Will Roche's Perseverance pay off?

Camizestrant's toplined hit in AstraZeneca's unusually designed phase 3 Serena-6 study puts the spotlight on a rival SERD, Roche's giredestrant, in a true first-line setting. Giredestrant's Persevera trial ends soon, and should deliver data at some point this year.

The readout is important because it involves the first pivotal study of an oral SERD (selective ER degrader) in first-line ER-positive, HER2-negative breast cancer. Yet to be determined is the best CDK4/6 inhibitor to combine with and the importance of ERS1 mutations, while key considerations include giredestrant's second-line failure, and the hand grenade Serena-6 just threw into the front-line setting.

There is much doubt still surrounding the last point, given that Serena-6, a switch-design study, has only been toplined for PFS and relies on a new screening paradigm, and without seeing full data it's unclear precisely what it says about treatment sequencing. However, if it is deemed that patients should be given a SERD only after showing evidence of the ESR1 resistance mutation this would reduce the first-line opportunity – for giredestrant, camizestrant and others.

The ESR1 effect

The first SERD battleground was second-line breast cancer, and here Menarini's Orserdu came out on top, securing approval in ESR1-mutant disease after failure of endocrine therapy.

Other SERDs, including camizestrant and most recently Lilly's imlunestrant, showed a second-line benefit only in ESR1m patients.
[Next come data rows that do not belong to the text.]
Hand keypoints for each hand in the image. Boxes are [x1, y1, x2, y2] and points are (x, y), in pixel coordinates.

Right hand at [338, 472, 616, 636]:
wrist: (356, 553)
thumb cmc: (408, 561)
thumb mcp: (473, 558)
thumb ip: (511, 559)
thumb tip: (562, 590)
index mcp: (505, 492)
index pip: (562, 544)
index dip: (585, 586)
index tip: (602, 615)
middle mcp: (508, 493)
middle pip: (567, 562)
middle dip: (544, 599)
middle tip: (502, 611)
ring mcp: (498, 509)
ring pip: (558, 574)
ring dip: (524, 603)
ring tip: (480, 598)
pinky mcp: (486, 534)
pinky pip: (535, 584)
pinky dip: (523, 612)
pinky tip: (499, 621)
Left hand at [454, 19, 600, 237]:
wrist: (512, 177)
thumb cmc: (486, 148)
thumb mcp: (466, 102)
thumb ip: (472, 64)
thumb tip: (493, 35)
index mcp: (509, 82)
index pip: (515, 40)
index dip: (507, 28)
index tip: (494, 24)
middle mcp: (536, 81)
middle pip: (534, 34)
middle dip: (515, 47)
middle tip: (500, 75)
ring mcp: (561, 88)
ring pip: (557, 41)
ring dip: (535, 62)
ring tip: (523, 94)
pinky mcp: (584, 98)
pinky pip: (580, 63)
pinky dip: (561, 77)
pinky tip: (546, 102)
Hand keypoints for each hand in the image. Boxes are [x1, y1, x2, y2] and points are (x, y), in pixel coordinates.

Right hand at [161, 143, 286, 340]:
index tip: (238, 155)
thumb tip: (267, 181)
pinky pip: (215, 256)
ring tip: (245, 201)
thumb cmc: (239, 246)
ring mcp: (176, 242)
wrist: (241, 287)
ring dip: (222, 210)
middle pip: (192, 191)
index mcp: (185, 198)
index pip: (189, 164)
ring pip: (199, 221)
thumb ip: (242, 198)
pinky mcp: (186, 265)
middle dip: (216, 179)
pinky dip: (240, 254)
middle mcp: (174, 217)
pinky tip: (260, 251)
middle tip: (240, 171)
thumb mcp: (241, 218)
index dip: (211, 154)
Roche itself failed in the Acelera trial; while that too revealed a signal in ESR1m disease, the second-line setting is no longer being pursued, and Roche and others have effectively turned to earlier disease.

One possibility is that ESR1 mutation will have a different impact in the front line, where tumours are still ER dependent. The hope is that giving a SERD up front in addition to standard of care could cut the emergence of this resistance mutation, and thus deliver a survival benefit versus standard of care alone in all-comers.
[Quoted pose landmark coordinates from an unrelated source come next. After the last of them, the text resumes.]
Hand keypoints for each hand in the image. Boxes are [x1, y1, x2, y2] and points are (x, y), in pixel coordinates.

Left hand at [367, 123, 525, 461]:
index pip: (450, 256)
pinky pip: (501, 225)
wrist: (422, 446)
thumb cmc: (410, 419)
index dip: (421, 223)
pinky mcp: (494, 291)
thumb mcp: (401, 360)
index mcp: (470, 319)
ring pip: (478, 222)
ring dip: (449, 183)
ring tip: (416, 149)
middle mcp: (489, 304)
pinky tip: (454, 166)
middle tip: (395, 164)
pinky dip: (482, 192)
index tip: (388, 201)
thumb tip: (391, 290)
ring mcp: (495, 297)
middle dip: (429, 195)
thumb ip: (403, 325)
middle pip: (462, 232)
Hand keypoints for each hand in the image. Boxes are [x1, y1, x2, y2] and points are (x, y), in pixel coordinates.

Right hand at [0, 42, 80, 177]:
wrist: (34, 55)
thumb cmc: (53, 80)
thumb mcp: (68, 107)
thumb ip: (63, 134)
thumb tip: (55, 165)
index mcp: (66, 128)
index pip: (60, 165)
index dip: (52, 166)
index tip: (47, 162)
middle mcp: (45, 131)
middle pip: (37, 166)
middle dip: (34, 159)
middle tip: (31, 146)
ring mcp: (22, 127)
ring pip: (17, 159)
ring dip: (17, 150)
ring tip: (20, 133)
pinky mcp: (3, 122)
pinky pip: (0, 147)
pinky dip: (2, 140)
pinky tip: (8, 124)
But what is the standard of care? First-line patients typically receive endocrine therapy combined with a CDK4/6 inhibitor, but there are several of the latter to choose from, including Pfizer's Ibrance, Novartis’s Kisqali and Lilly’s Verzenio.

Persevera, in line with Astra's first-line Serena-4 trial, uses Ibrance, but it's notable that Olema is combining its latecomer palazestrant with Kisqali, while Pfizer/Arvinas have turned away from Ibrance in favour of the CDK4-selective molecule atirmociclib. All the first-line trials use PFS as primary endpoint.

Oral SERDs in first-line breast cancer

Note: *CDK4 inhibitor. Source: OncologyPipeline.

Beyond efficacy, a key consideration for giredestrant is safety. A 100mg dose was earlier associated with grade 1 asymptomatic bradycardia, with the rate deemed related to giredestrant being 13%.

A subtle detail is that Persevera actually tests a lower, 30mg giredestrant dose, which has shown clinical benefit without bradycardia. Whether any bradycardia are seen in Persevera – and, if not, whether 30mg is high enough to deliver strong enough efficacy – therefore remain open questions.

Last September Roche said giredestrant had sales potential of over CHF3bn a year, so clearly the group is counting on the molecule to turn around its run of bad luck in oncology drug development. For this to play out Persevera must read out positively.